#### Metin alıntısı
┌────────

Felsefe yapmak ölmeyi öğrenmektir. Ölmeyi öğrenmek yaşamın amacıdır. Bazılarının yaşam felsefesidir bu, bazıları için ise sıradan bir olaydır gidecekleri en son nokta. Felsefeden daha öte bir duygudur Ölümün varlığıyla yaşamak. Ne zaman öleceğini bilmemek kadar sıkıntılı bir hayat sürmek yerine ne zaman gelirse gelsin hazırlıklı olmak ayrı bir tat verir insana.
Telafisi olmayan bir hayatın içinde var olmanın savaşını neye göre ve kime göre vereceğimizi öğretir bize yaşadığımız her saniye. Amaçsız, isteksiz bir ömür geçirmektense gideceğimiz yerin apaçık belli olduğu bir yol haritasında ne için var olduğumuz ve ne yapmamız gerektiği hakkında bir tahminde bulunmak çok da zor olmasa gerek. Buna rağmen şerefle bitirilmesi gereken en asil görevlerimizden biri olan bu hayatın üstesinden gelmekte zorlandığımız bu devirde yaşam stilimizi belirleyebilecek olan birçok kaynak olmasına karşın insanlığın bu durumu görmezden gelişi traji-komik bir durumun apaçık göstergesidir. Farkındalık hissiyatında bir yoksunluğumuzun olmasından mı ileri geliyor bilinmez ama tüm insanlığın ortak sıkıntısı isyan noktasında bir yaşam sürmeleridir. Eğer ki felsefe yapmayı sevmiyorsa insan ölmeyi öğrenmesi gerekir.

└────────

#### Verilen kayıtlar
┌────────

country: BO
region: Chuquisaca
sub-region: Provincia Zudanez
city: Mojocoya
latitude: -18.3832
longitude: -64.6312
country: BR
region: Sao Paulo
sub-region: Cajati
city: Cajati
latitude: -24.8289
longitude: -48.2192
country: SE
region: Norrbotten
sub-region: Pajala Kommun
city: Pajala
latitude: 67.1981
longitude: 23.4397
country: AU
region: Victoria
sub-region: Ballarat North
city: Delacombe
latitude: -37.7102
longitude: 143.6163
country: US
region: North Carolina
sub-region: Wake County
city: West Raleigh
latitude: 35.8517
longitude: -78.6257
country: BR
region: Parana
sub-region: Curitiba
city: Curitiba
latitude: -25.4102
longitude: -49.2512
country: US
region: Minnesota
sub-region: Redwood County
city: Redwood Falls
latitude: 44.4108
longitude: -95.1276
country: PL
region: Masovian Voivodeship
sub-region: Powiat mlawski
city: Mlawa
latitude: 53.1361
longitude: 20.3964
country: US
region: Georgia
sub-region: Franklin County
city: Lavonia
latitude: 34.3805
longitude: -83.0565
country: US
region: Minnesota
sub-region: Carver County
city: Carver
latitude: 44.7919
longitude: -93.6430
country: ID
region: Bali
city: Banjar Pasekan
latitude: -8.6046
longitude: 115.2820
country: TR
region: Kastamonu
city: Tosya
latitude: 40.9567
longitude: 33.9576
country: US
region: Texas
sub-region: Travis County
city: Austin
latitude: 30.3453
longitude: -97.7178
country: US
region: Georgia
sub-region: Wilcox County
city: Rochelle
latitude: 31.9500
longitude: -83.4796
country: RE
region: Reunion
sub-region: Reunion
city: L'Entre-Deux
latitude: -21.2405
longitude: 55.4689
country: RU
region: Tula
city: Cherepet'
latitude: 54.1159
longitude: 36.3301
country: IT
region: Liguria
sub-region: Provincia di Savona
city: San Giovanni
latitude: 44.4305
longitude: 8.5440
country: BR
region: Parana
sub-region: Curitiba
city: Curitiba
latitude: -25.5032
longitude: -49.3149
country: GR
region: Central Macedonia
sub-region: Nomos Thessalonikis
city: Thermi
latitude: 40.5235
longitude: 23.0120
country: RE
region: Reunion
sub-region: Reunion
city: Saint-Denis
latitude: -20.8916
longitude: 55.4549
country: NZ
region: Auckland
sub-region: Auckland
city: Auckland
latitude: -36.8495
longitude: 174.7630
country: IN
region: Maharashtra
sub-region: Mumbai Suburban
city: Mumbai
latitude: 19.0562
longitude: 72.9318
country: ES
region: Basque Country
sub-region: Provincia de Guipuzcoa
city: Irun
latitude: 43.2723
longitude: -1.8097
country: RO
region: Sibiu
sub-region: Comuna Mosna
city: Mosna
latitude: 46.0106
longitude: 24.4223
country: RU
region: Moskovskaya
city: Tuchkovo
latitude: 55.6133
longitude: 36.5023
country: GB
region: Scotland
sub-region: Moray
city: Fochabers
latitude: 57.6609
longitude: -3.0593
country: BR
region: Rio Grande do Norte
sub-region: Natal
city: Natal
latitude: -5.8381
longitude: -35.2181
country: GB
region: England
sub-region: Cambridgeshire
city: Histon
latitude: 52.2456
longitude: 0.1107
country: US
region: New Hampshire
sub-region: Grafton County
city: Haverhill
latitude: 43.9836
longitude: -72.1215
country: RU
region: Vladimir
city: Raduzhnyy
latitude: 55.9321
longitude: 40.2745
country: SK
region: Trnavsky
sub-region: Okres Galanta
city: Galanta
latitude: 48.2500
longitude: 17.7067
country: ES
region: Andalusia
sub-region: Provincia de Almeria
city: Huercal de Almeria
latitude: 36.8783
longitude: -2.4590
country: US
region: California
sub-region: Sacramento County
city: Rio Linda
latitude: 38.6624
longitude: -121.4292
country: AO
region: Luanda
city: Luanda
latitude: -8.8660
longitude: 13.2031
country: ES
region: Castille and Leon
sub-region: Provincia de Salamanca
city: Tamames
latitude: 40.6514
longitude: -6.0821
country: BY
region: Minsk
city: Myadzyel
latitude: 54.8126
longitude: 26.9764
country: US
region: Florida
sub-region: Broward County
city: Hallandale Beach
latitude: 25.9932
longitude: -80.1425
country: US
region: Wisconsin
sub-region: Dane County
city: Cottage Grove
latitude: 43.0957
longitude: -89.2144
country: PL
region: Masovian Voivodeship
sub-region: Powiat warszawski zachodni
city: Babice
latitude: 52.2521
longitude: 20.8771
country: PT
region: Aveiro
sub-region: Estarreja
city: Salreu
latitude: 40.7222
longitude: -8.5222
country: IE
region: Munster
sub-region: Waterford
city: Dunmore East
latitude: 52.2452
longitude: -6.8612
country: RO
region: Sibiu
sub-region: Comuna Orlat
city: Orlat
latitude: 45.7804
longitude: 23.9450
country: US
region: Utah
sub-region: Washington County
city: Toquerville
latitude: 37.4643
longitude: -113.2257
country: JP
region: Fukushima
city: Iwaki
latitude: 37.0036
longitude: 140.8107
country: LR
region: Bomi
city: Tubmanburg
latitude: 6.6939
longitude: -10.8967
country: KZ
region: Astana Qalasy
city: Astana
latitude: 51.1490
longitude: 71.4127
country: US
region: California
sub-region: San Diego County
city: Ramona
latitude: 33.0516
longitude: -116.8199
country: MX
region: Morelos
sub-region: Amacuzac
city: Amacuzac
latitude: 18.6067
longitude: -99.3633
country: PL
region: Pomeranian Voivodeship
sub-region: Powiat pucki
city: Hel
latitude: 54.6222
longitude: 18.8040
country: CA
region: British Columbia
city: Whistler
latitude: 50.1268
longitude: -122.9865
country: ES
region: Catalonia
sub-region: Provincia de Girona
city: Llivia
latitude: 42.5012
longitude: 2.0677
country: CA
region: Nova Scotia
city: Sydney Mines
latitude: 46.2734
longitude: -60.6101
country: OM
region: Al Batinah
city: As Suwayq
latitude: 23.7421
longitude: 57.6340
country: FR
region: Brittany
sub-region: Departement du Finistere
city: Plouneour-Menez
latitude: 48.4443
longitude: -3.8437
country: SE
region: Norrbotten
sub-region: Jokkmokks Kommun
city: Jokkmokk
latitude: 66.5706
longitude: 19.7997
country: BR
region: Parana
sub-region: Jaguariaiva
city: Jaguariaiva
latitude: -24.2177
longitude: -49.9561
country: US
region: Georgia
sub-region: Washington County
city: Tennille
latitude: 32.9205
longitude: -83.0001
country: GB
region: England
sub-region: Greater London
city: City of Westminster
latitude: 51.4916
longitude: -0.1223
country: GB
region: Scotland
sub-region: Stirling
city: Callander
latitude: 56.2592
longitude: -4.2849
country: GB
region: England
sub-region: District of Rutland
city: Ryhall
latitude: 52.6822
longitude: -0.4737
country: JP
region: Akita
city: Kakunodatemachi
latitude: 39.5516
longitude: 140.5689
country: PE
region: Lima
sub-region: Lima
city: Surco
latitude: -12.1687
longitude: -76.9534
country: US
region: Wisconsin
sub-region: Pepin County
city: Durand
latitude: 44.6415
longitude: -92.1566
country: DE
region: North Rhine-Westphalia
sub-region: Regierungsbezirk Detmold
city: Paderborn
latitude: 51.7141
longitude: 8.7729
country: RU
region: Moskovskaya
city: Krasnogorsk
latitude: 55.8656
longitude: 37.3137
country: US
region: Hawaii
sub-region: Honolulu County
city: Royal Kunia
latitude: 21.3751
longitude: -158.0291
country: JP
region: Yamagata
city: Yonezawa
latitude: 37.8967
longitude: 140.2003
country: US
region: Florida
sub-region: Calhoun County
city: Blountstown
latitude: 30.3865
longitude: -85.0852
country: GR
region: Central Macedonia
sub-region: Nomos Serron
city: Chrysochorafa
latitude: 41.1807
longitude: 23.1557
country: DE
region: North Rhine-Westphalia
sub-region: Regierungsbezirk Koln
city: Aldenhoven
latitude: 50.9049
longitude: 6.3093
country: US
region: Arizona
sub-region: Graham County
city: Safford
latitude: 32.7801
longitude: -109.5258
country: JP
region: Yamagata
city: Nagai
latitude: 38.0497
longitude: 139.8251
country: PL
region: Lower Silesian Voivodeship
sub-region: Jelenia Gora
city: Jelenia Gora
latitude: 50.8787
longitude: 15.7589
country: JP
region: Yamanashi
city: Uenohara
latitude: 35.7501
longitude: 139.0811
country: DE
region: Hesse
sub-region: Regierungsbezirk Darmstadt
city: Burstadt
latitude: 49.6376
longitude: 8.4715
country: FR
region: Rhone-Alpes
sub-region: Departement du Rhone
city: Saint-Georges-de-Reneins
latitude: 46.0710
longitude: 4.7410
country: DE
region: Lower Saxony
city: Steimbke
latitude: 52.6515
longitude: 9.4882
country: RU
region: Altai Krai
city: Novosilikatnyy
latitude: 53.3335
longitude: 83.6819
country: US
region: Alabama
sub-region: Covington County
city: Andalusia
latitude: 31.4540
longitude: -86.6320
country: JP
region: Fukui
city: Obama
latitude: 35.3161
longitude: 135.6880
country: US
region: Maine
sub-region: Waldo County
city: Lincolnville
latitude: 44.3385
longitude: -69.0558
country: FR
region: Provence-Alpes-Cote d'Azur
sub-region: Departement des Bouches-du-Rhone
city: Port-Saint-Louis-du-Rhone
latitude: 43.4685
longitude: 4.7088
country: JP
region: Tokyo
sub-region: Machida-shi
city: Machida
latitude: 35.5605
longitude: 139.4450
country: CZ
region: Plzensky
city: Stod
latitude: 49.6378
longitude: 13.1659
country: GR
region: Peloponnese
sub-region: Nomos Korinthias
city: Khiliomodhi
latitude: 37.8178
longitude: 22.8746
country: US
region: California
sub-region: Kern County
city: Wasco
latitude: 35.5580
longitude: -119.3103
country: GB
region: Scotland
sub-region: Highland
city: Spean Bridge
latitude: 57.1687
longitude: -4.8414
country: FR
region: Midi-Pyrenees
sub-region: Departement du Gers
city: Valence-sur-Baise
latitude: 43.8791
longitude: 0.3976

└────────

#### Yapılacak işler
A - Ölüm ve felsefe yazısında "Felsefe yapmak ölmeyi" ifadesinden "tat verir insana." ifadesine kadar olan bölümü hiçbir değişiklik yapmadan yeniden verir misin?
B - Ölüm ve felsefe yazısını son cümlesinin ardından sürdürür müsün?

#### Sonuçlar
A -
Felsefe yapmak ölmeyi öğrenmektir. Ölmeyi öğrenmek yaşamın amacıdır. Bazılarının yaşam felsefesidir bu, bazıları için ise sıradan bir olaydır gidecekleri en son nokta. Felsefeden daha öte bir duygudur Ölümün varlığıyla yaşamak. Ne zaman öleceğini bilmemek kadar sıkıntılı bir hayat sürmek yerine ne zaman gelirse gelsin hazırlıklı olmak ayrı bir tat verir insana.

B -
Öğrenilmesi gereken en önemli konulardan biri olan ölüm, kaçınılmaz gerçek olarak görülüp ona göre bir hayat tasarlamanın derdine düşmelidir insanoğlu. Duygularının çerçevesinde düşünüp en mantıklı cevabı verebilmelidir her insan. Mantıksız bir insanın duygusal sorunları olmasa da doğru kararlar vermekte zorluk çekebileceği aşikârdır. Mantığın nihai amacı da felsefenin ana temasıdır. Bu kadar ilişki içerisinde duyguların hiç mi rolü yoktur? Onun kendine özgü ayrı bir rolü vardır tabiki. Ölüm akla geldiğinde duygulanır insan, içgüdüsel olarak ağlama ihtiyacı hisseder ve gün gelir pişmanlık duygusu fışkırır içinden. Sonra yol bitmiştir ve geriye dönüp baktığında ne kadar da boş bir yolculuk yaptığını düşünür. İş işten geçmiştir artık, geriye dönüş yoktur. Felsefe yapacak zaman da kalmamıştır. Aklına Leonar da vinci’nin bir sözü gelir: “Nasıl yaşanıyor onu öğrendiğimi sanırken meğerse nasıl ölünüyormuş onu öğreniyormuşum.”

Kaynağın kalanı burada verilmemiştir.